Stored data
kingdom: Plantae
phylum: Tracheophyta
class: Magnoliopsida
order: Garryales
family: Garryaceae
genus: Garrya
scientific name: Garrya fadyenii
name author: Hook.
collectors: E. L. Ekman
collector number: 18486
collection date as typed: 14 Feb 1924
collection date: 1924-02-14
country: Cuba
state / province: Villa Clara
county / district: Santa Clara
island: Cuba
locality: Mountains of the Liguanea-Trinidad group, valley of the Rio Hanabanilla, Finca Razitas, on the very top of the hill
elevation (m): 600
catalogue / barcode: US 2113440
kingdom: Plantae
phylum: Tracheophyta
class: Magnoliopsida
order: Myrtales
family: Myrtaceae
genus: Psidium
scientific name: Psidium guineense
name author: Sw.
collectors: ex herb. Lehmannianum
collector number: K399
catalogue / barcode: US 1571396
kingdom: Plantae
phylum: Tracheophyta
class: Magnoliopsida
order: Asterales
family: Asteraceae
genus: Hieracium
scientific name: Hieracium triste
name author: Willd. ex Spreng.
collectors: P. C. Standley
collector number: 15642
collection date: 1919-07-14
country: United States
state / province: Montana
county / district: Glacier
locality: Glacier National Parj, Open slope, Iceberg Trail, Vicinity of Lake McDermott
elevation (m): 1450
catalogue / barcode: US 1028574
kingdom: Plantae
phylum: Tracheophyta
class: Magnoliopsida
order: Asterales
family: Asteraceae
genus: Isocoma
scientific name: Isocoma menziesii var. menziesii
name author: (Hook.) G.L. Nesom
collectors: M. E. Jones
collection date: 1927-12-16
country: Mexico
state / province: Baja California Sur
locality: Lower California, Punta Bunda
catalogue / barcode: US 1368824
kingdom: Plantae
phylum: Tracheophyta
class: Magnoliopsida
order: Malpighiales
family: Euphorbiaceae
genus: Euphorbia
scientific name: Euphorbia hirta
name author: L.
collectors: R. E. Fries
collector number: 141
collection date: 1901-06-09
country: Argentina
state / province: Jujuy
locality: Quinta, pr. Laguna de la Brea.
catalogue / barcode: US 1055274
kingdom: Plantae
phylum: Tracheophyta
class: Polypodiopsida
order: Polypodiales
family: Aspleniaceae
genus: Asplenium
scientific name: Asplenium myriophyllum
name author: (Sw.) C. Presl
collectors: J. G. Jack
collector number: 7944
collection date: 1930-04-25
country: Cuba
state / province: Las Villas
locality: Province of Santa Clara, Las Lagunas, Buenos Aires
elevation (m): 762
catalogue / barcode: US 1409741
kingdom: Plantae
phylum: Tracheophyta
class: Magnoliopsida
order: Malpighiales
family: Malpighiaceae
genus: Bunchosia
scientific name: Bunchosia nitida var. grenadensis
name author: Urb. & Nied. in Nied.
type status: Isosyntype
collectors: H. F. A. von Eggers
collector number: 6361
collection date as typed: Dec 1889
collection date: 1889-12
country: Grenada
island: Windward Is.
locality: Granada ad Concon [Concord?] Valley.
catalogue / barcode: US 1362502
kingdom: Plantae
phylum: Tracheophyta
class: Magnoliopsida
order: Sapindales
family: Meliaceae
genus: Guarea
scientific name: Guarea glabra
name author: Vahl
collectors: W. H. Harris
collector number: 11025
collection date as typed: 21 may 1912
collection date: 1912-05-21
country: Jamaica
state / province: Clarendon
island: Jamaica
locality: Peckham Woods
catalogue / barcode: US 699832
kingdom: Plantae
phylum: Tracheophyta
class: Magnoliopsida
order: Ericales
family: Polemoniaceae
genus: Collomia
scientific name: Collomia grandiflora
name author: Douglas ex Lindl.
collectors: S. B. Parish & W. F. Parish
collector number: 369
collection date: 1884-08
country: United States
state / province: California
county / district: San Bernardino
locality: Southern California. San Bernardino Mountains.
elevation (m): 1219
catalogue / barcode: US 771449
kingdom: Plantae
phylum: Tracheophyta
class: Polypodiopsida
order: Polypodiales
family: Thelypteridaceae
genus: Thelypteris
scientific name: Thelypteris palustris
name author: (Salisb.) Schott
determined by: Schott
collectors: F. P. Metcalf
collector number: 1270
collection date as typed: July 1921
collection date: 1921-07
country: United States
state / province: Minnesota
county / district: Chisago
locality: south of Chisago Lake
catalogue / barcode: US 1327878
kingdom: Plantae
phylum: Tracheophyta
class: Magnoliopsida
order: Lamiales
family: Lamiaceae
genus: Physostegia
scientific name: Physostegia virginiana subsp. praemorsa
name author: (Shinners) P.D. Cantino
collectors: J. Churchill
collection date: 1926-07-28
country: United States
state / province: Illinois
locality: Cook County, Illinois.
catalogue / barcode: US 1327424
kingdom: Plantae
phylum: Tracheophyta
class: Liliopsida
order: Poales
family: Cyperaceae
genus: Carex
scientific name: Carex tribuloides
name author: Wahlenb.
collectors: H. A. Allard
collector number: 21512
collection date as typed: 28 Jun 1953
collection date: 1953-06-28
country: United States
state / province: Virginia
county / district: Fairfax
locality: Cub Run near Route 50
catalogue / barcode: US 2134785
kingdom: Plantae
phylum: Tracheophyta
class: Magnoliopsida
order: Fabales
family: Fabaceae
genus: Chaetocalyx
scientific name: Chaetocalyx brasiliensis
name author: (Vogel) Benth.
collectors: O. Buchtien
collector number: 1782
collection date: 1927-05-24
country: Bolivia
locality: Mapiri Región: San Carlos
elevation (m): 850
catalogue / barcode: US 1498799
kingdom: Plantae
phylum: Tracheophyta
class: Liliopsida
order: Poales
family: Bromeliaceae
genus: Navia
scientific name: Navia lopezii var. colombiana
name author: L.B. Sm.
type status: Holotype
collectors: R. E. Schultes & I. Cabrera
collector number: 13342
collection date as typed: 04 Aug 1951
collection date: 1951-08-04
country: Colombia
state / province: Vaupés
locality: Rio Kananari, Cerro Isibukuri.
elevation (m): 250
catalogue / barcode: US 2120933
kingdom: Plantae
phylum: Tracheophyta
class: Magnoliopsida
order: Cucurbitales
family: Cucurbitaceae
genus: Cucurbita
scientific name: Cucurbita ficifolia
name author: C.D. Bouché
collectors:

WHAT YOU SHOULD DO. Reproduce the data above line for line, with no changes to any character.

WRITTEN RESPONSE.
kingdom: Plantae
phylum: Tracheophyta
class: Magnoliopsida
order: Garryales
family: Garryaceae
genus: Garrya
scientific name: Garrya fadyenii
name author: Hook.
collectors: E. L. Ekman
collector number: 18486
collection date as typed: 14 Feb 1924
collection date: 1924-02-14
country: Cuba
state / province: Villa Clara
county / district: Santa Clara
island: Cuba
locality: Mountains of the Liguanea-Trinidad group, valley of the Rio Hanabanilla, Finca Razitas, on the very top of the hill
elevation (m): 600
catalogue / barcode: US 2113440
kingdom: Plantae
phylum: Tracheophyta
class: Magnoliopsida
order: Myrtales
family: Myrtaceae
genus: Psidium
scientific name: Psidium guineense
name author: Sw.
collectors: ex herb. Lehmannianum
collector number: K399
catalogue / barcode: US 1571396
kingdom: Plantae
phylum: Tracheophyta
class: Magnoliopsida
order: Asterales
family: Asteraceae
genus: Hieracium
scientific name: Hieracium triste
name author: Willd. ex Spreng.
collectors: P. C. Standley
collector number: 15642
collection date: 1919-07-14
country: United States
state / province: Montana
county / district: Glacier
locality: Glacier National Parj, Open slope, Iceberg Trail, Vicinity of Lake McDermott
elevation (m): 1450
catalogue / barcode: US 1028574
kingdom: Plantae
phylum: Tracheophyta
class: Magnoliopsida
order: Asterales
family: Asteraceae
genus: Isocoma
scientific name: Isocoma menziesii var. menziesii
name author: (Hook.) G.L. Nesom
collectors: M. E. Jones
collection date: 1927-12-16
country: Mexico
state / province: Baja California Sur
locality: Lower California, Punta Bunda
catalogue / barcode: US 1368824
kingdom: Plantae
phylum: Tracheophyta
class: Magnoliopsida
order: Malpighiales
family: Euphorbiaceae
genus: Euphorbia
scientific name: Euphorbia hirta
name author: L.
collectors: R. E. Fries
collector number: 141
collection date: 1901-06-09
country: Argentina
state / province: Jujuy
locality: Quinta, pr. Laguna de la Brea.
catalogue / barcode: US 1055274
kingdom: Plantae
phylum: Tracheophyta
class: Polypodiopsida
order: Polypodiales
family: Aspleniaceae
genus: Asplenium
scientific name: Asplenium myriophyllum
name author: (Sw.) C. Presl
collectors: J. G. Jack
collector number: 7944
collection date: 1930-04-25
country: Cuba
state / province: Las Villas
locality: Province of Santa Clara, Las Lagunas, Buenos Aires
elevation (m): 762
catalogue / barcode: US 1409741
kingdom: Plantae
phylum: Tracheophyta
class: Magnoliopsida
order: Malpighiales
family: Malpighiaceae
genus: Bunchosia
scientific name: Bunchosia nitida var. grenadensis
name author: Urb. & Nied. in Nied.
type status: Isosyntype
collectors: H. F. A. von Eggers
collector number: 6361
collection date as typed: Dec 1889
collection date: 1889-12
country: Grenada
island: Windward Is.
locality: Granada ad Concon [Concord?] Valley.
catalogue / barcode: US 1362502
kingdom: Plantae
phylum: Tracheophyta
class: Magnoliopsida
order: Sapindales
family: Meliaceae
genus: Guarea
scientific name: Guarea glabra
name author: Vahl
collectors: W. H. Harris
collector number: 11025
collection date as typed: 21 may 1912
collection date: 1912-05-21
country: Jamaica
state / province: Clarendon
island: Jamaica
locality: Peckham Woods
catalogue / barcode: US 699832
kingdom: Plantae
phylum: Tracheophyta
class: Magnoliopsida
order: Ericales
family: Polemoniaceae
genus: Collomia
scientific name: Collomia grandiflora
name author: Douglas ex Lindl.
collectors: S. B. Parish & W. F. Parish
collector number: 369
collection date: 1884-08
country: United States
state / province: California
county / district: San Bernardino
locality: Southern California. San Bernardino Mountains.
elevation (m): 1219
catalogue / barcode: US 771449
kingdom: Plantae
phylum: Tracheophyta
class: Polypodiopsida
order: Polypodiales
family: Thelypteridaceae
genus: Thelypteris
scientific name: Thelypteris palustris
name author: (Salisb.) Schott
determined by: Schott
collectors: F. P. Metcalf
collector number: 1270
collection date as typed: July 1921
collection date: 1921-07
country: United States
state / province: Minnesota
county / district: Chisago
locality: south of Chisago Lake
catalogue / barcode: US 1327878
kingdom: Plantae
phylum: Tracheophyta
class: Magnoliopsida
order: Lamiales
family: Lamiaceae
genus: Physostegia
scientific name: Physostegia virginiana subsp. praemorsa
name author: (Shinners) P.D. Cantino
collectors: J. Churchill
collection date: 1926-07-28
country: United States
state / province: Illinois
locality: Cook County, Illinois.
catalogue / barcode: US 1327424
kingdom: Plantae
phylum: Tracheophyta
class: Liliopsida
order: Poales
family: Cyperaceae
genus: Carex
scientific name: Carex tribuloides
name author: Wahlenb.
collectors: H. A. Allard
collector number: 21512
collection date as typed: 28 Jun 1953
collection date: 1953-06-28
country: United States
state / province: Virginia
county / district: Fairfax
locality: Cub Run near Route 50
catalogue / barcode: US 2134785
kingdom: Plantae
phylum: Tracheophyta
class: Magnoliopsida
order: Fabales
family: Fabaceae
genus: Chaetocalyx
scientific name: Chaetocalyx brasiliensis
name author: (Vogel) Benth.
collectors: O. Buchtien
collector number: 1782
collection date: 1927-05-24
country: Bolivia
locality: Mapiri Región: San Carlos
elevation (m): 850
catalogue / barcode: US 1498799
kingdom: Plantae
phylum: Tracheophyta
class: Liliopsida
order: Poales
family: Bromeliaceae
genus: Navia
scientific name: Navia lopezii var. colombiana
name author: L.B. Sm.
type status: Holotype
collectors: R. E. Schultes & I. Cabrera
collector number: 13342
collection date as typed: 04 Aug 1951
collection date: 1951-08-04
country: Colombia
state / province: Vaupés
locality: Rio Kananari, Cerro Isibukuri.
elevation (m): 250
catalogue / barcode: US 2120933
kingdom: Plantae
phylum: Tracheophyta
class: Magnoliopsida
order: Cucurbitales
family: Cucurbitaceae
genus: Cucurbita
scientific name: Cucurbita ficifolia
name author: C.D. Bouché
collectors:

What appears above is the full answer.